* Begin PROVIDED ENTRIES *
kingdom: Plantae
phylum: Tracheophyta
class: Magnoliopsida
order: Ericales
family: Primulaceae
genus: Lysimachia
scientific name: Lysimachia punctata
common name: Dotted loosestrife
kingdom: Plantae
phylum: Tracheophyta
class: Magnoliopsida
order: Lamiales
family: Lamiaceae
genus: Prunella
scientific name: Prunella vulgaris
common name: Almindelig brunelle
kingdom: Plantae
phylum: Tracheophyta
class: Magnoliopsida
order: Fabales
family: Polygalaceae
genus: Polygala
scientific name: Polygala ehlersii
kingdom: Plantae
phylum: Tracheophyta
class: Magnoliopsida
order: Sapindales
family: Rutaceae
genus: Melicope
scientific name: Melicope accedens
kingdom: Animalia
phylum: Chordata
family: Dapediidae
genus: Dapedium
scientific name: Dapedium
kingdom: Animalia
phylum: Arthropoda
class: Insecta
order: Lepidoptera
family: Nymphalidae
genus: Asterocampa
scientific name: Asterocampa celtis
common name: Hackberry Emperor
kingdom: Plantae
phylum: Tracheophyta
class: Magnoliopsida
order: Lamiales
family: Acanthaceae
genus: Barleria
* End PROVIDED ENTRIES *
TASK BRIEF> Copy out the lines of every record again, putting "everyday name" in place of "common name" each time it appears and leaving everything else the same.

THE RESULT>
kingdom: Plantae
phylum: Tracheophyta
class: Magnoliopsida
order: Ericales
family: Primulaceae
genus: Lysimachia
scientific name: Lysimachia punctata
everyday name: Dotted loosestrife
kingdom: Plantae
phylum: Tracheophyta
class: Magnoliopsida
order: Lamiales
family: Lamiaceae
genus: Prunella
scientific name: Prunella vulgaris
everyday name: Almindelig brunelle
kingdom: Plantae
phylum: Tracheophyta
class: Magnoliopsida
order: Fabales
family: Polygalaceae
genus: Polygala
scientific name: Polygala ehlersii
kingdom: Plantae
phylum: Tracheophyta
class: Magnoliopsida
order: Sapindales
family: Rutaceae
genus: Melicope
scientific name: Melicope accedens
kingdom: Animalia
phylum: Chordata
family: Dapediidae
genus: Dapedium
scientific name: Dapedium
kingdom: Animalia
phylum: Arthropoda
class: Insecta
order: Lepidoptera
family: Nymphalidae
genus: Asterocampa
scientific name: Asterocampa celtis
everyday name: Hackberry Emperor
kingdom: Plantae
phylum: Tracheophyta
class: Magnoliopsida
order: Lamiales
family: Acanthaceae
genus: Barleria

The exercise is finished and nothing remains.